REQUIRED ACTION →
State how many lines of the data below contain the string "range", treating uppercase and lowercase as different. Reply with the number only.

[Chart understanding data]

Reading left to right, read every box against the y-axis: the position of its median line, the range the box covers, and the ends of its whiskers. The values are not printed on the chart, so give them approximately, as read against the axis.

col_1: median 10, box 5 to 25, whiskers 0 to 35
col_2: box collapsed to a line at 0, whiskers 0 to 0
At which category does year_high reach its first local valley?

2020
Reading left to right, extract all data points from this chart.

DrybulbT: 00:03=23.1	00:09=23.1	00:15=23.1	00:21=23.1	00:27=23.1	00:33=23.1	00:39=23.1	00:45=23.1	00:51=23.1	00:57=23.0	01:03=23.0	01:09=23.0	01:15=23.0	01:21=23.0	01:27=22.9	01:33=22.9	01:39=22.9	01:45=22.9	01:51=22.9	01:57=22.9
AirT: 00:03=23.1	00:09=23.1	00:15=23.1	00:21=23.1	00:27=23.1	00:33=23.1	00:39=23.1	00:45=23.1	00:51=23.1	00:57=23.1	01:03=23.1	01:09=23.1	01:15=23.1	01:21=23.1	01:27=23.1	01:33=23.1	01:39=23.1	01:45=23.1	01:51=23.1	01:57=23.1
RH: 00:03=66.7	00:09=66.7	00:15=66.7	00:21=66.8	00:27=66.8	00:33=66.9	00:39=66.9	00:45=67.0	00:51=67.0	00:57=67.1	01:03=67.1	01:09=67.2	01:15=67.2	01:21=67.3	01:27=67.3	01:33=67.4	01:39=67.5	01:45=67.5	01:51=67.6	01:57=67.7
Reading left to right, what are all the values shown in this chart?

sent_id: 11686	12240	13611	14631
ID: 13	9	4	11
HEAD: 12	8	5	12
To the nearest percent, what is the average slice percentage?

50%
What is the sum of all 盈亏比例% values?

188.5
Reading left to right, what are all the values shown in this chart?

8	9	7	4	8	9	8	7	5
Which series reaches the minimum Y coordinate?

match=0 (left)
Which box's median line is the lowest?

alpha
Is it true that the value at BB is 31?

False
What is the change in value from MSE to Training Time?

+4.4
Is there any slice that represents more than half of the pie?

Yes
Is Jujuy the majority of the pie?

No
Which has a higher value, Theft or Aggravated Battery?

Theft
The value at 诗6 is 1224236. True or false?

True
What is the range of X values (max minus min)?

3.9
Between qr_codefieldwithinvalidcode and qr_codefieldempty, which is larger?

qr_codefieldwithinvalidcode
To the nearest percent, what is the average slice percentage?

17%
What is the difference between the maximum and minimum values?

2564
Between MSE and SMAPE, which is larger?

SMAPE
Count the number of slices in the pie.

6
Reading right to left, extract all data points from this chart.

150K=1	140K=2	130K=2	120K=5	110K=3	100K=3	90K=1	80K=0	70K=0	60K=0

RESULT OF THIS EXERCISE →
2